In Rexburg, Prince said Madison Memorial hasn’t had “critical staffing shortages” but it has been tough filling open positions and being able to call in enough nurses to meet surges and demand.
“Our concern is that while even though we may have additional bed space available to care for more patients, we may not have enough staff available to care for them in the event that we experience a major surge here, which is likely to happen given what’s going on around us,” Prince mentioned.
When it comes to equipment resources, EIRMC, IFCH and Madison Memorial said they have what they need to handle patient volume.
WHO IS BEING HOSPITALIZED?
Doctors at EIRMC, IFCH and Madison Memorial said they’ve seen younger people (20s-60s) hospitalized – the majority being unvaccinated.
“This variant doesn’t necessarily affect younger people more, it’s that we now have more older people protected,” Prince said. “We’re seeing relatively more younger people being hospitalized because this new variant is much more contagious and causing much more widespread infection than the first one was.”
EIRMC Infectious Disease Specialist Dr.

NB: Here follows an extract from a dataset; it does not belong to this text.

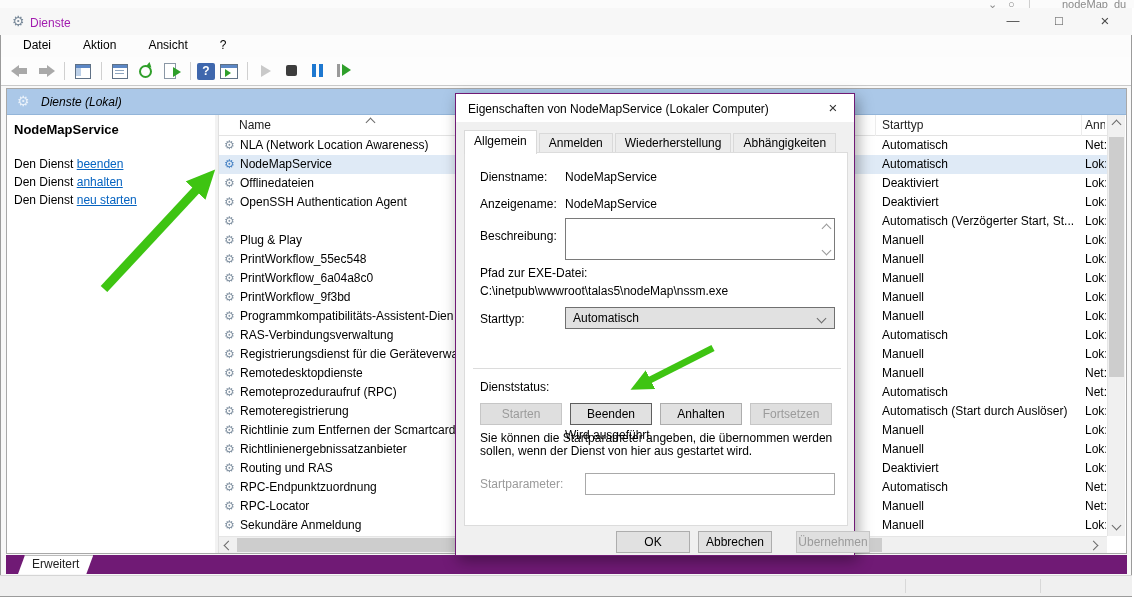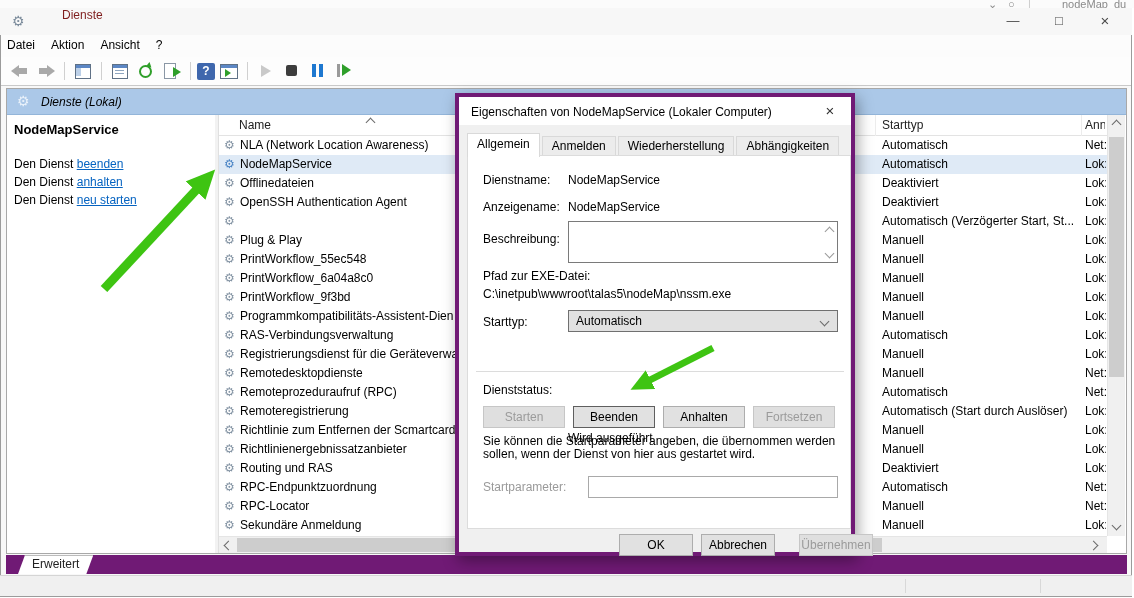"Dienste" .title-text { color: #7f1d1d -> #a21caf; margin-left: 32px -> none; top: 8px -> 16px }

John Bagwell added that obesity “is a big one we’re seeing in young people … If you’re unvaccinated and obese, it’s risky if you get this.” But Bagwell mentioned there are also healthy young people who have no risk factors who end up on a ventilator.
“(The variant) is definitely more contagious,” Bagwell said. “We’re combining that with an unvaccinated population that’s fairly significant in Idaho particularly, and I think that’s the problem leading to all these hospitalizations right now.”

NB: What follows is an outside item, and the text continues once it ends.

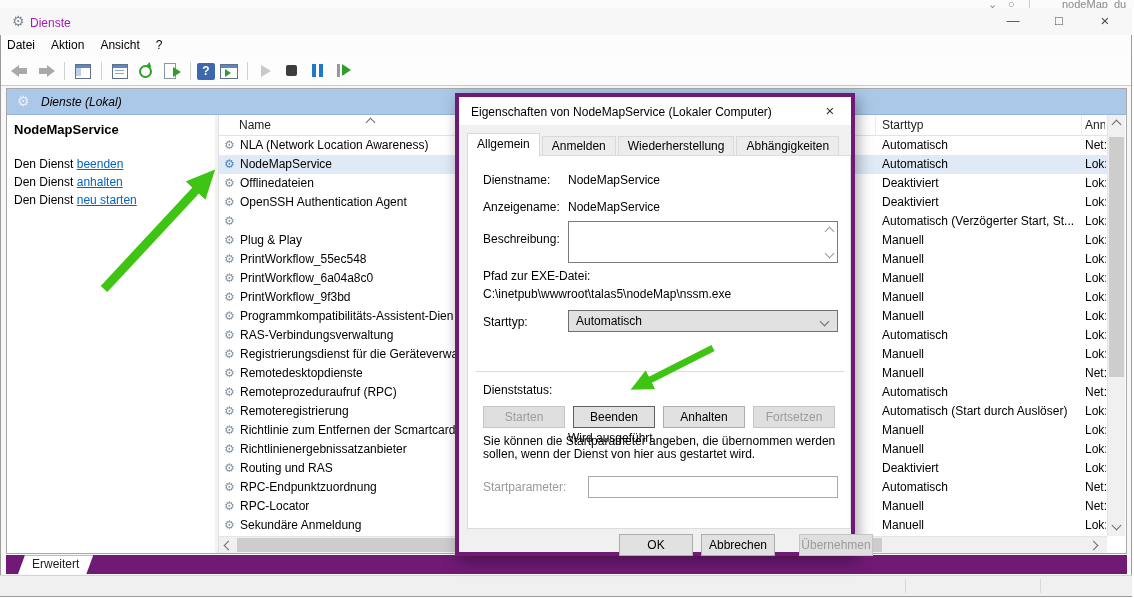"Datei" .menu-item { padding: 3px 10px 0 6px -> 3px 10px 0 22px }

IFCH Infectious Disease Specialist Dr. Richard Nathan explained some patients hospitalized at IFCH are also “incredibly healthy,” while some patients smoked and others have medical conditions.
“If you met them, you wouldn’t say, ‘Oh my gosh. This is a sick person who is going to die of COVID,” Nathan said. “You’d say this is a normal everyday person.”
WHAT CAN THE COMMUNITY DO TO HELP HOSPITALS?
Nathan said the number of unvaccinated patients and patients who waited too long to seek medical help and are now hospitalized is concerning.
“There are things people can do,” he said.
The doctors at EIRMC, IFCH and Madison Memorial all mentioned antibody treatments can be given to people as a way to help prevent hospitalizations. Nathan said the treatment is done through an injection or IV infusion.
“There are treatments available for patients both who have COVID that aren’t hospitalized and for certain patients who know they have been exposed to COVID and are at high risk for getting COVID,” Prince said.
Above all, medical professionals continue to ask those who aren’t vaccinated to get vaccinated.
“It’s extremely safe. It’s been used in hundreds of millions of folks without any problems. There doesn’t seem to be any long-term problems, which I know people are worried about. Nothing has turned out so far that’s significant,” Bagwell said. “I wish we could get more people to do it.”